Japan municipalities seek ways to spread warning info

TOKYO - With the introduction of a new emergency warning system from Friday, municipalities now bear a new obiligation under the Meteorological Service Law to inform residents of the warnings when issued.

When the Japan Meteorological Agency announces a warning, municipalities receive relevant information through their respective prefectural governments by fax, telephone or other means. But many municipalities have not yet decided on detailed procedures for how to relay the information to residents.

When heavy rain hit Akita and Iwate prefectures on Aug. 9, Semboku, Akita Prefecture, had information that the rain would be heavy enough to require that a new emergency warning be issued if the system were already in place. But the city did not inform the residents of the fact.

"We have not yet decided how to inform people," a city official said.

Yamaguchi did not take any special measures when a downpour hit the city on July 28 and the city government was informed that the rain was heavy enough that it would have required a new warning to be issued if the system had already been introduced. The city explained its lack of additional measures by saying it had already issued an evacuation advisory.

The city government is considering ways to publicise the new warnings via the community's disaster management public address system, vehicles with loudspeakers, e-mail and other media, but details are still "under study" according to a city official.

On the other hand, some municipalities are promoting their own measures in accordance with the new system.

For example, issuing a new emergency warning for rain requires observations of once-in-50-year heavy rain at 50 or more locations.
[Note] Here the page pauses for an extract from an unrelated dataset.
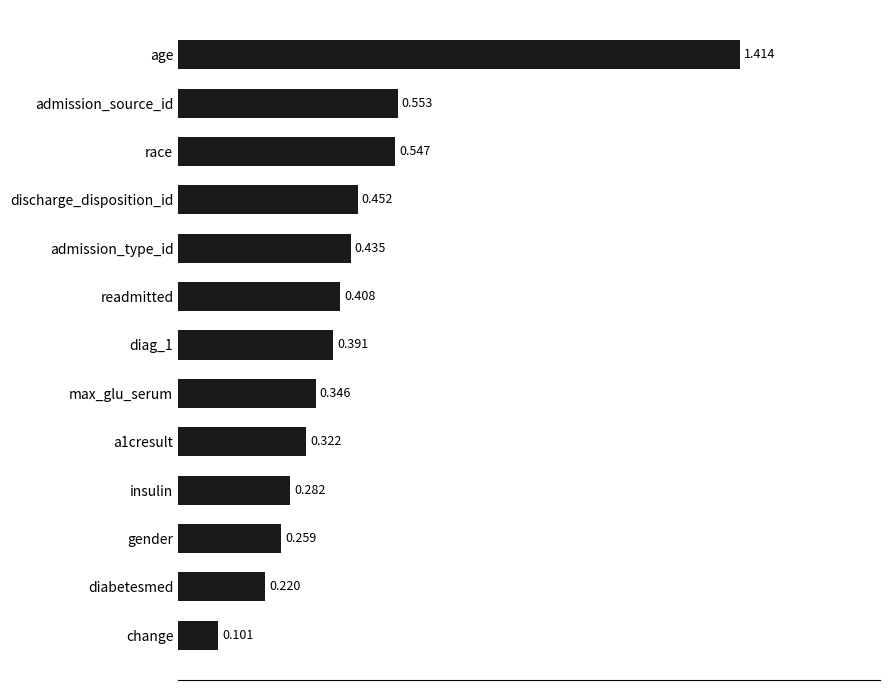

Which has a higher value, race or insulin?

race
But Gifu Prefecture decided to immediately inform any municipalities which have any observation point recording a once-in-50-year downpour that they are experiencing a "phenomenon that should be subject to the emergency warning."

"Because we have had cases of localised downpours causing casualities in the past, we would like to take immediate countermeasures even if conditions do not (fully) meet the new emergency warning's standards," an official of the prefecture's Disaster Prevention Division said.